■ EXCERPT PROVIDED
┌────────
By: Dr. Geoffrey Modest
New Engl J of Med just published the LEAP (Learning about Peanut Allergy) study, which looked at early feeding of peanuts to infants at high risk of having peanut allergy, showing a dramatic decrease in subsequent allergy (see DOI: 10.1056/NEJMoa1414850). See prior blog for other recent data on early food consumption, the effect on the gut microbiome, and subsequent development of allergy, including suggestions from a couple of years ago that introduction of peanuts made sense. The background, in brief, is that the prevalence of peanut allergy in kids has exploded (doubling in past 10 years, to reach prevalence of 3%), this is the leading cause of anaphylaxis/death from food allergies, peanut allergy in kids has huge psychosocial ramifications for the kids and parents, and there are remarkable differences in different countries: eg, in Israel there is much much less peanut allergy and they introduce peanuts early in life (and a study showed that Jewish kids in the UK have 10x the risk of peanut allergy as Israeli kids of similar ancestry).
Details of LEAP study:
–640 infants (age 4-11 months old, median age 7.8 months) with severe eczema, egg allergy, or both (known risk factors for developing peanut allergy) were initially tested for peanut allergy by skin-prick testing
–530 with initially negative skin-prick tests were randomized to early peanut introduction (in the form of peanut butter, NOT whole peanuts!!, with 2 grams of peanut protein 3 times/week) vs peanut avoidance and followed to age 5.
└────────
Multi-view scene reconstruction data
┌────────
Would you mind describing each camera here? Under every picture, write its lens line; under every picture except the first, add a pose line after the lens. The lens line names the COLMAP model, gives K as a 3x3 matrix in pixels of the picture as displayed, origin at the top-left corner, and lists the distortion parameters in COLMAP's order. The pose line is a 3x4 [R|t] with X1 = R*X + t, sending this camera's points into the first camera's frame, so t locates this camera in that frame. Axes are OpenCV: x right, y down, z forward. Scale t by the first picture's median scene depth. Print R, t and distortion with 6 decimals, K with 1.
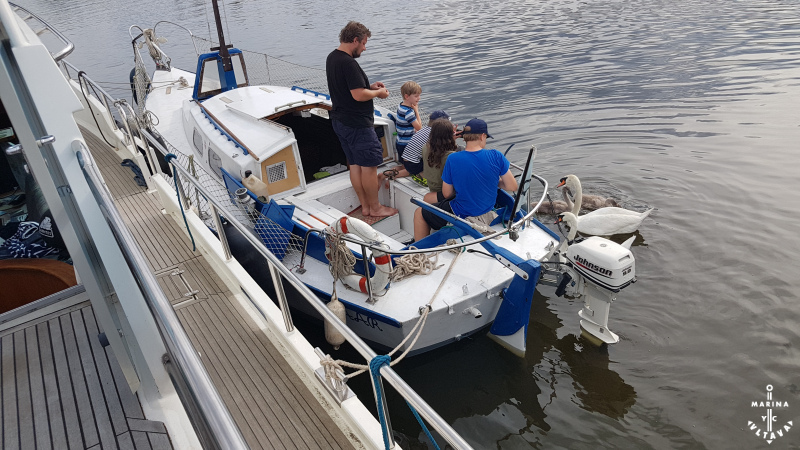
lens RADIAL K [[591.1, 0, 400.0], [0, 591.1, 225.0], [0, 0, 1]] dist [0.002605, 0.000104]
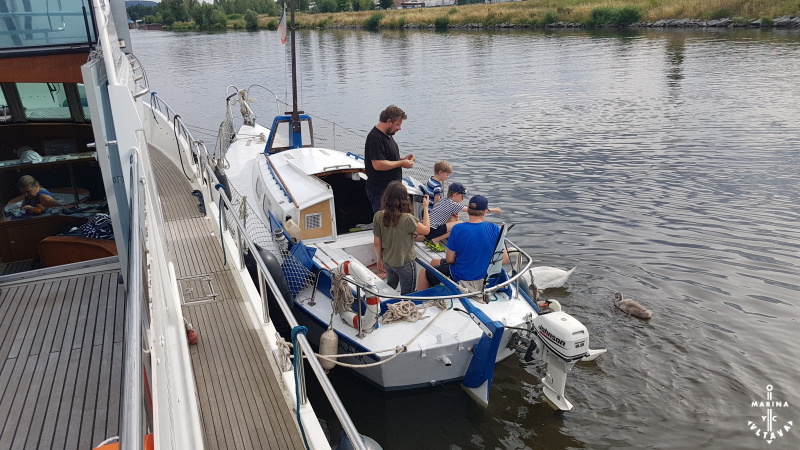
lens RADIAL K [[605.5, 0, 400.0], [0, 605.5, 225.0], [0, 0, 1]] dist [-0.008089, -0.001383]
pose [[0.980106, 0.141532, -0.139146, 0.146282], [-0.158073, 0.980588, -0.116020, 0.035274], [0.120024, 0.135707, 0.983452, -0.180085]]
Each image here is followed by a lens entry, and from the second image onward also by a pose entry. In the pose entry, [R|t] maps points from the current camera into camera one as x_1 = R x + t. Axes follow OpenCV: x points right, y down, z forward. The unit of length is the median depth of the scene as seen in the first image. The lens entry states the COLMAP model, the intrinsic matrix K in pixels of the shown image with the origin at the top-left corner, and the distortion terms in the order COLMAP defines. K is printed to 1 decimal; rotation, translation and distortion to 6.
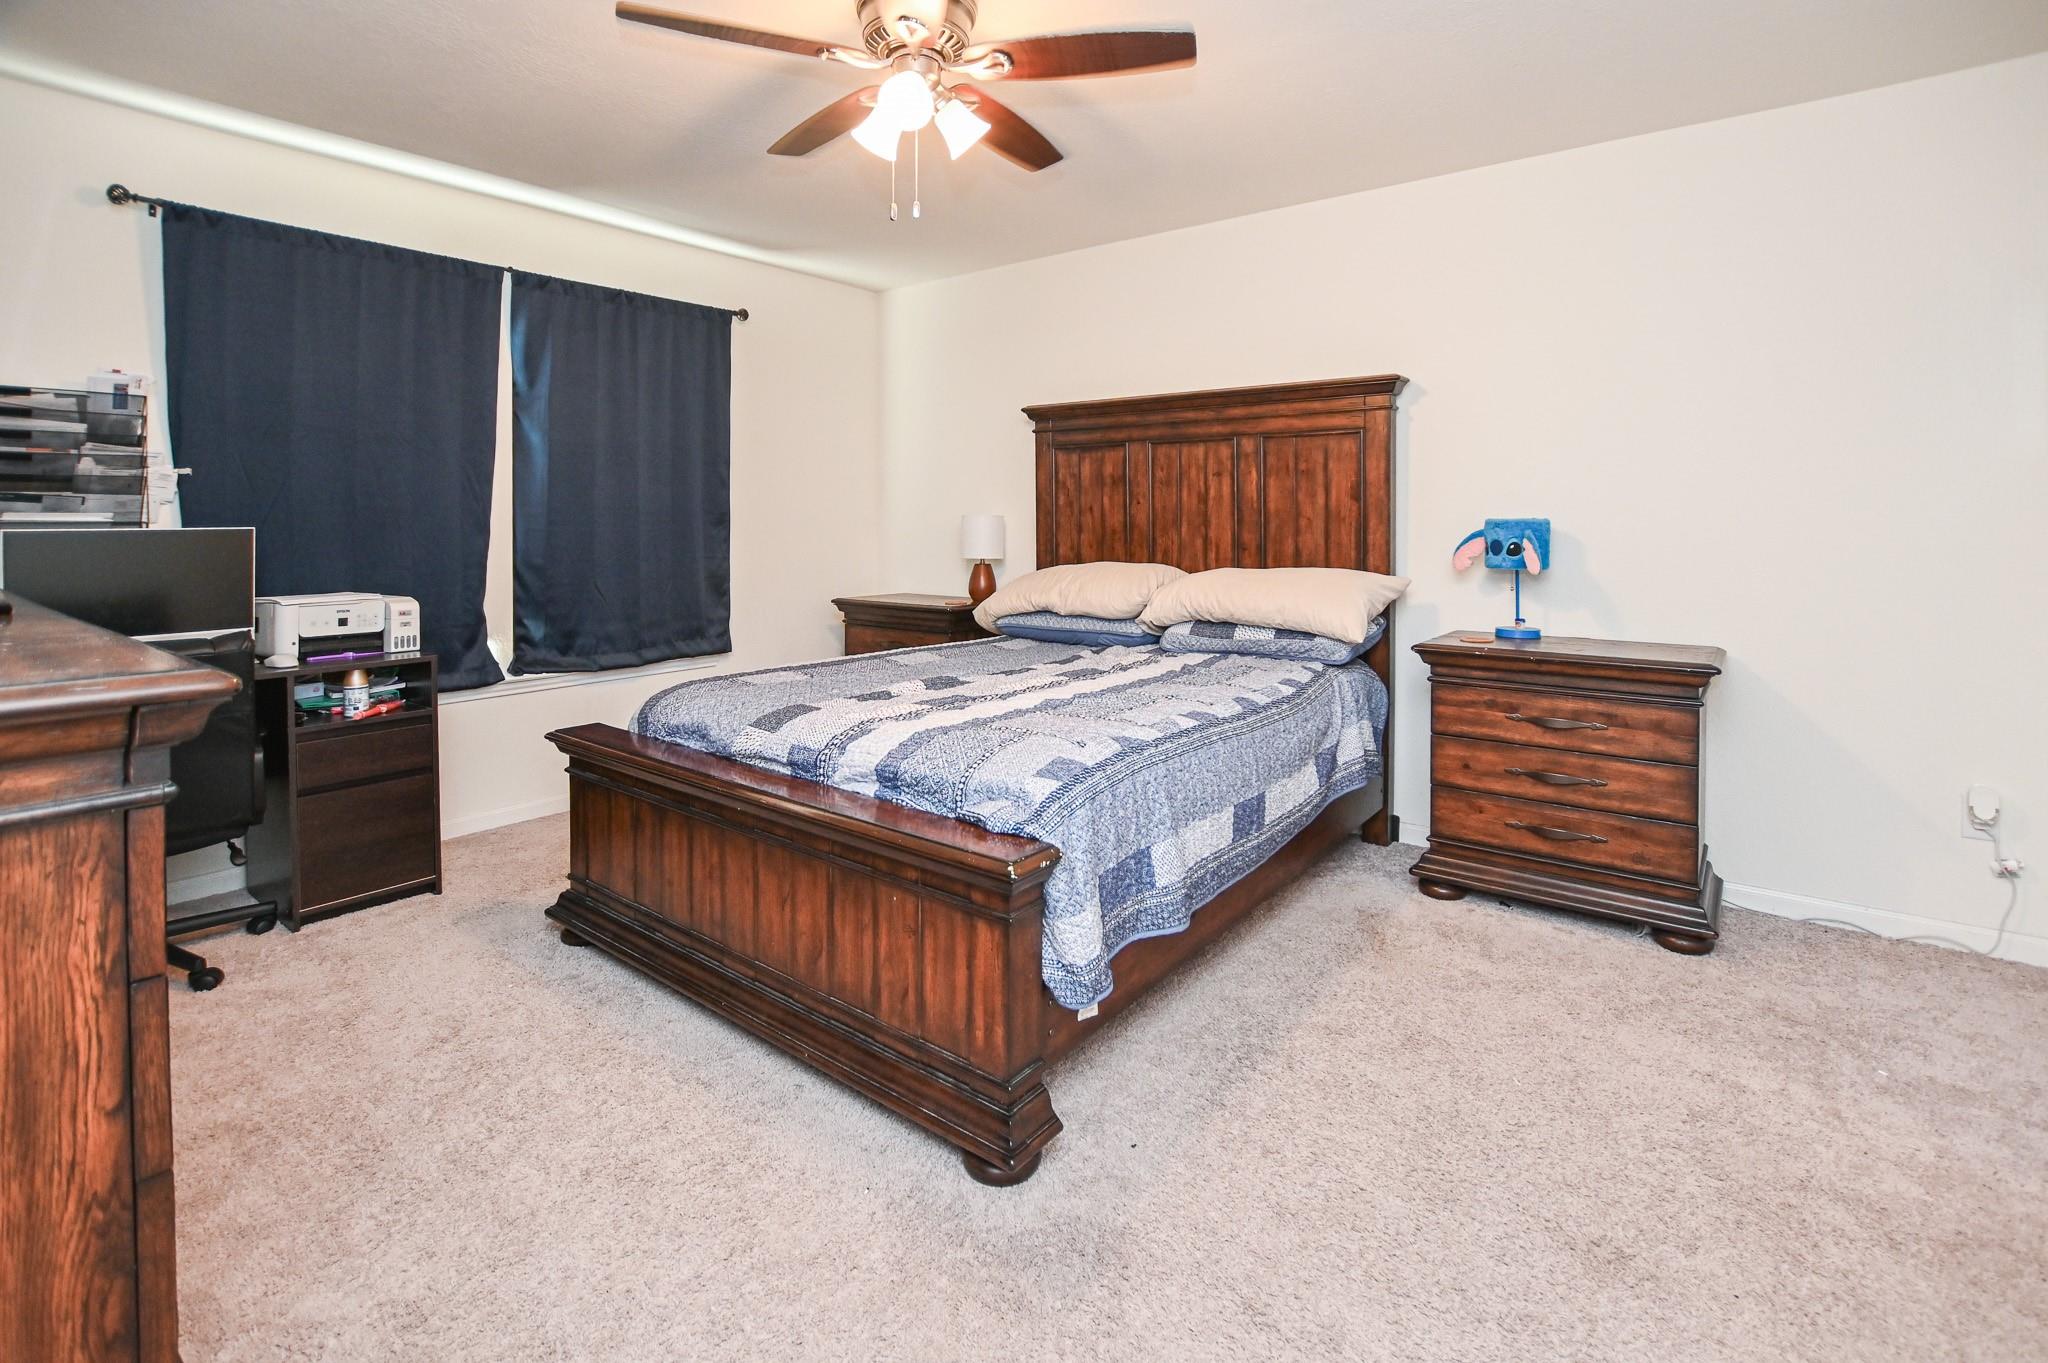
lens RADIAL K [[960.1, 0, 1023.7], [0, 960.1, 516.4], [0, 0, 1]] dist [0.003975, 0.000234]
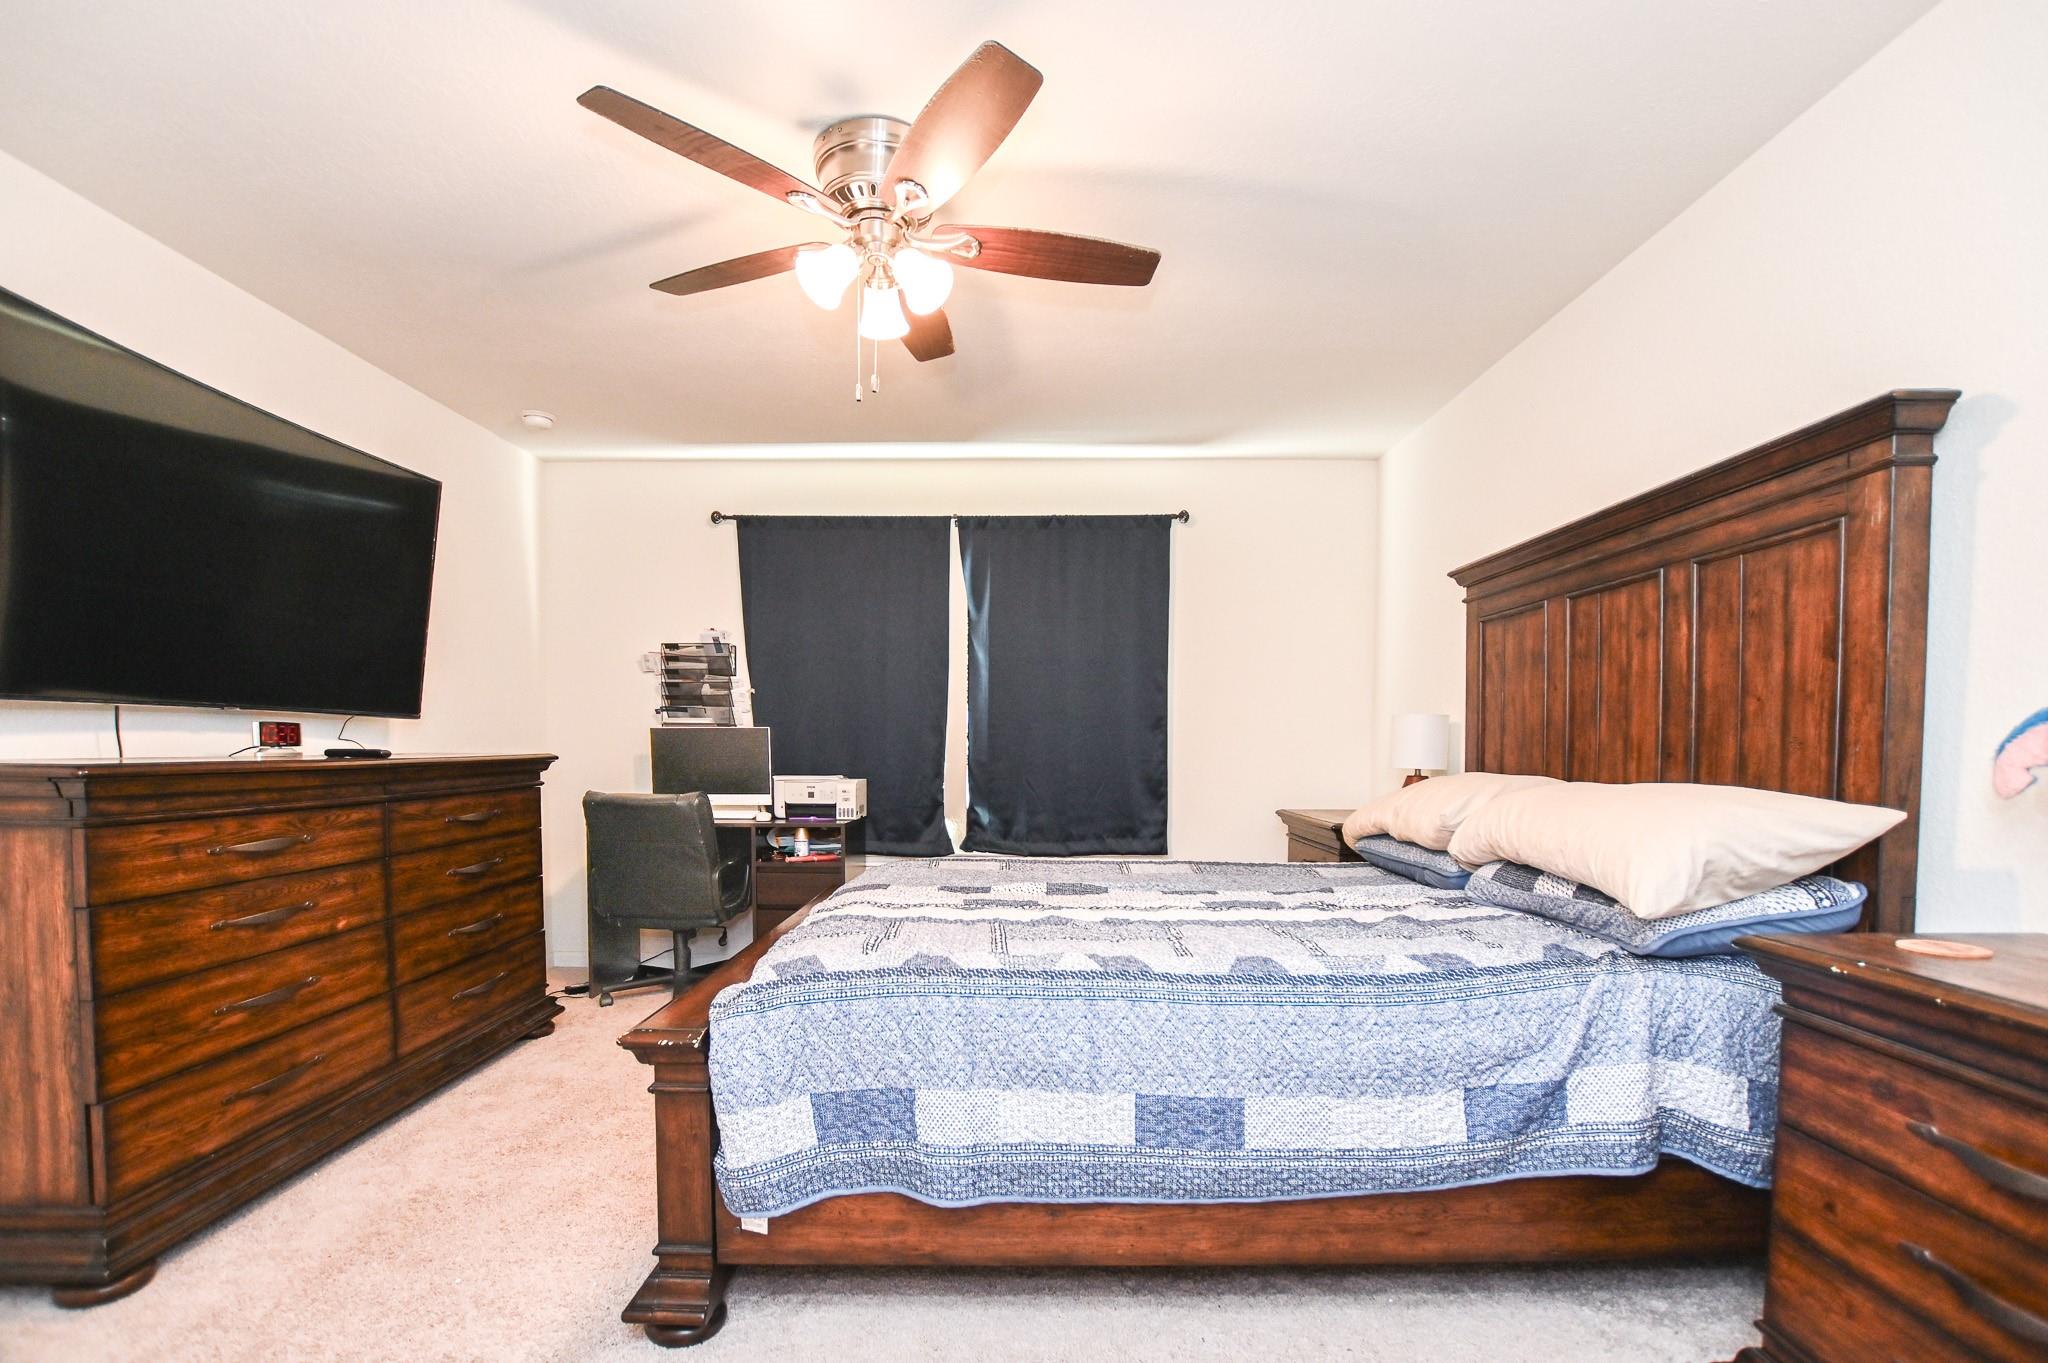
lens RADIAL K [[928.5, 0, 1024.0], [0, 928.5, 783.5], [0, 0, 1]] dist [-0.001331, -0.000254]
pose [[0.622002, 0.035706, -0.782201, 0.450300], [-0.000970, 0.998994, 0.044832, 0.027149], [0.783015, -0.027127, 0.621411, 0.335643]]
└────────
■ EXERCISE
Reproduce the part of the peanut allergy text that opens with the words containing "Details of LEAP" and closes with "followed to age 5.". You won't need the items for any of this.

■ SOLUTION
Details of LEAP study:
–640 infants (age 4-11 months old, median age 7.8 months) with severe eczema, egg allergy, or both (known risk factors for developing peanut allergy) were initially tested for peanut allergy by skin-prick testing
–530 with initially negative skin-prick tests were randomized to early peanut introduction (in the form of peanut butter, NOT whole peanuts!!, with 2 grams of peanut protein 3 times/week) vs peanut avoidance and followed to age 5.